Gallery r presents the opening of A 9/11 Project: Reflections and Memories — a multi-part exhibition showcasing a selection from 121 newspapers collected in the week following 9/11 along with reflections of the week from RIT students and the Rochester community.
The premise for the exhibition stems from Eric T. Kunsman, faculty in NTID’s Visual Communication Studies, and his Applied Photo Art I class from September 11, 2001. Eric like many RIT faculty, replaced his planned lesson that day with a discussion focused on the day’s events. That led to an interactive discussion on how photography and videography would shape history and influence the opinion of future generations. This was only the second time this freshman class had met and, as this was also the beginning of only their second week away from home, Eric created an assignment in which all of the students contacted family and friends and asked them to collect their hometown newspapers for the following days. Three weeks later, the class spread out the 121 unique newspapers collected to begin a discussion of the different representations of the photograph, headlines, and articles.
Fifteen years later, Eric reached back out to these students to see what they remember from that discussion and the project. With the support of an RIT Provost Lecturers Grant, the Gallery r exhibition will showcase quotes from the students alongside a curated selection of the 121 newspapers collected in the week following 9/11. A commemorative book of the project is being produced and will be available in September 2016.

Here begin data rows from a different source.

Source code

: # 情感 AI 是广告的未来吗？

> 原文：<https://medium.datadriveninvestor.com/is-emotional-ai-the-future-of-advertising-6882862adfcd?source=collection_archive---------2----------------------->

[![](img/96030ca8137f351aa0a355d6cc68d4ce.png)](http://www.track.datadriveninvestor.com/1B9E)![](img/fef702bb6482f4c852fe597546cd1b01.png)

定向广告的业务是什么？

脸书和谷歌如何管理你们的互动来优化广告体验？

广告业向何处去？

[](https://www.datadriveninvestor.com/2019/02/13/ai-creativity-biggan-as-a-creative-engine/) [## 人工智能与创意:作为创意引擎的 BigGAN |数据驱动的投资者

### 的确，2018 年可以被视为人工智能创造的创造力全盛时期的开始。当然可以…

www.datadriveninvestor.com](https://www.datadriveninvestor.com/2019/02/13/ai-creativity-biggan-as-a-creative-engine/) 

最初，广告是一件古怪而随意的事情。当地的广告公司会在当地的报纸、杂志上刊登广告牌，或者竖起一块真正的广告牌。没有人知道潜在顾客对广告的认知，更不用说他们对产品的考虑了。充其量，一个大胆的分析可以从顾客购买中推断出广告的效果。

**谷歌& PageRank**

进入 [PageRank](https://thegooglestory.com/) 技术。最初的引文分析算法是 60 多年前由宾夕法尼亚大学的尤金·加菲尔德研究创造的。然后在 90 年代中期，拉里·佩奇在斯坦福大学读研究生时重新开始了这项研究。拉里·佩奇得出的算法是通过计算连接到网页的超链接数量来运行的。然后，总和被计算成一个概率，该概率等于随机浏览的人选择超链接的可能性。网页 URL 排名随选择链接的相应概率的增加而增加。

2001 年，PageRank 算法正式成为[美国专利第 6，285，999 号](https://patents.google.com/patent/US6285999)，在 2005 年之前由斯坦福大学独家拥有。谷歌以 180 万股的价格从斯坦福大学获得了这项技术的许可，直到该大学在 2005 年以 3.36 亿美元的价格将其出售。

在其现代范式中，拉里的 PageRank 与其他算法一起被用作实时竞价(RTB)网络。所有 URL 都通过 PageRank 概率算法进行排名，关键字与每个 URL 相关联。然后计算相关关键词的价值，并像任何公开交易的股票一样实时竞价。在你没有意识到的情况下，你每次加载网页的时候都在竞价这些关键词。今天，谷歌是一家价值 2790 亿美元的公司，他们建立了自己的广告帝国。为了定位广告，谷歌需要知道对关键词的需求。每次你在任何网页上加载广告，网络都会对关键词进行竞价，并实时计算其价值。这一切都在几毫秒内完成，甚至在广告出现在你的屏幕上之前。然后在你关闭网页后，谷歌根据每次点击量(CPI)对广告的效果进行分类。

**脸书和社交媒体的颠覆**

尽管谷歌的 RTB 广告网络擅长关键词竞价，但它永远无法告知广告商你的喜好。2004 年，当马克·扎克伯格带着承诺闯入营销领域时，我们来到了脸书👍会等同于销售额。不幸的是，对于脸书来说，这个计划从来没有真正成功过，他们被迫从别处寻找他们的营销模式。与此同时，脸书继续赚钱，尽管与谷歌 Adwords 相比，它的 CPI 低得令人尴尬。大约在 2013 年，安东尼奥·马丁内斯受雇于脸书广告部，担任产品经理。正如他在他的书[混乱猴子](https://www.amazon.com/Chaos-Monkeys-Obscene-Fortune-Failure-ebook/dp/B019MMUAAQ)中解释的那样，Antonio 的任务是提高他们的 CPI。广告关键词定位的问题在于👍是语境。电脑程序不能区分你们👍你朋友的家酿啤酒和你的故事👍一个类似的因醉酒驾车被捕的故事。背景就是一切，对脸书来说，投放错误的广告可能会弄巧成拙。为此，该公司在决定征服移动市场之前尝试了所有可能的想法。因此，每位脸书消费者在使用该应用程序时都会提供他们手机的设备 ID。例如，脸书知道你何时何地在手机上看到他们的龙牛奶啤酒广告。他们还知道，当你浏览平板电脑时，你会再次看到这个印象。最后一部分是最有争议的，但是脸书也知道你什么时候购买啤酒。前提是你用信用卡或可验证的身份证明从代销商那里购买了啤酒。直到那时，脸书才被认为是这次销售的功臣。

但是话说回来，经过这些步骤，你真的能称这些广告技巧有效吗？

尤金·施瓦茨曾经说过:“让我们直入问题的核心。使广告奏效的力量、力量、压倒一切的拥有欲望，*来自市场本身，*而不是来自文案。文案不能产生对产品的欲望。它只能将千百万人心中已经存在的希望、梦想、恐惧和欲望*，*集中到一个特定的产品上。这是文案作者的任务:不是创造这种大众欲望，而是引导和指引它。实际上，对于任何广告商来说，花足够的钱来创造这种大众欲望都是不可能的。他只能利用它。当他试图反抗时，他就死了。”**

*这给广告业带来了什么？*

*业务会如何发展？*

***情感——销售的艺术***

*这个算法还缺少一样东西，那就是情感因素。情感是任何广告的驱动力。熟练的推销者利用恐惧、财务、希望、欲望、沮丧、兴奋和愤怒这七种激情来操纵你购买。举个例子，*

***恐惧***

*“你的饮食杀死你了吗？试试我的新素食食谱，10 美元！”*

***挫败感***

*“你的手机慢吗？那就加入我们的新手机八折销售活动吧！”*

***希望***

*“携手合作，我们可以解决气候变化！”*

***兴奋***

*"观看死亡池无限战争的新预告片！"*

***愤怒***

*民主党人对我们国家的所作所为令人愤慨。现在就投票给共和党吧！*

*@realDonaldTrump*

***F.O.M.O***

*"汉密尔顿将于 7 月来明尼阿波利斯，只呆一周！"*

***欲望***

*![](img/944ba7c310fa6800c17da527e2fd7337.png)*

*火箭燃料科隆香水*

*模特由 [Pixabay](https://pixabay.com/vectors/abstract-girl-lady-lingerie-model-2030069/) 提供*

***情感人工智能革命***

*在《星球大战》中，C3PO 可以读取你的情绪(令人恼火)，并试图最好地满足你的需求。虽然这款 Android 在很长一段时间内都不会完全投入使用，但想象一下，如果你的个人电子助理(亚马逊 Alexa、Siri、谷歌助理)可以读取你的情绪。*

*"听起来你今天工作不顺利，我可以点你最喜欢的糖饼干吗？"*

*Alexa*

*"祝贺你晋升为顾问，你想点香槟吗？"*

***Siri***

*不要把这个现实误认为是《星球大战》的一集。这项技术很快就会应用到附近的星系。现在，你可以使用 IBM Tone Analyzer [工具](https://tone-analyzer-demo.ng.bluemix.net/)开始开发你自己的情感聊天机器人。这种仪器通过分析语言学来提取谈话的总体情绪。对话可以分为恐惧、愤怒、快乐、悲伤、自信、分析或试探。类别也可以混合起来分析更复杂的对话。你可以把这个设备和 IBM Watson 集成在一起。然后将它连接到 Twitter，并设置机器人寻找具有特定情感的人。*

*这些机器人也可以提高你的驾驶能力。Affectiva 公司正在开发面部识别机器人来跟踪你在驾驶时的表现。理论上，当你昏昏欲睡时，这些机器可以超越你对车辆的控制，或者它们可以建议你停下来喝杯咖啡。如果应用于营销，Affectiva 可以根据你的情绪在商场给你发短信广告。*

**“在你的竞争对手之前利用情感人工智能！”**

The second part of the exhibition seeks to engage members of the Rochester community directly by encouraging them to share their own reflections of 9/11 and how it impacted them. Using their own phone or any terminal at the exhibit, visitors can share their story through text, photos, audio, and video into the collective memory database while they at the gallery or anytime after.
This portion of the exhibition is being led by Michael Riordan, faculty in RIT’s School of Media Sciences, and is focused on connection and sharing. Pinnacle moments like the events of 9/11 provide an important touchstone for us all, and the hope is that this collective memory of 9/11 from the Rochester community will provide insight for how we connect both as individuals and as a community.
The legacy component of this project is important as well. When you consider that 2016’s incoming college freshman were only three years old when 9/11 occurred, how quickly time passes becomes clear, and the value of reflecting and sharing more evident.
This exhibit will be extending into the community in different ways through partnership with Gallery r (on view from August 5-21, 2016), and the Rochester Democrat & Chronicle. An extension of this exhibition will open at the RIT Wallace Center on September 12th, 2016.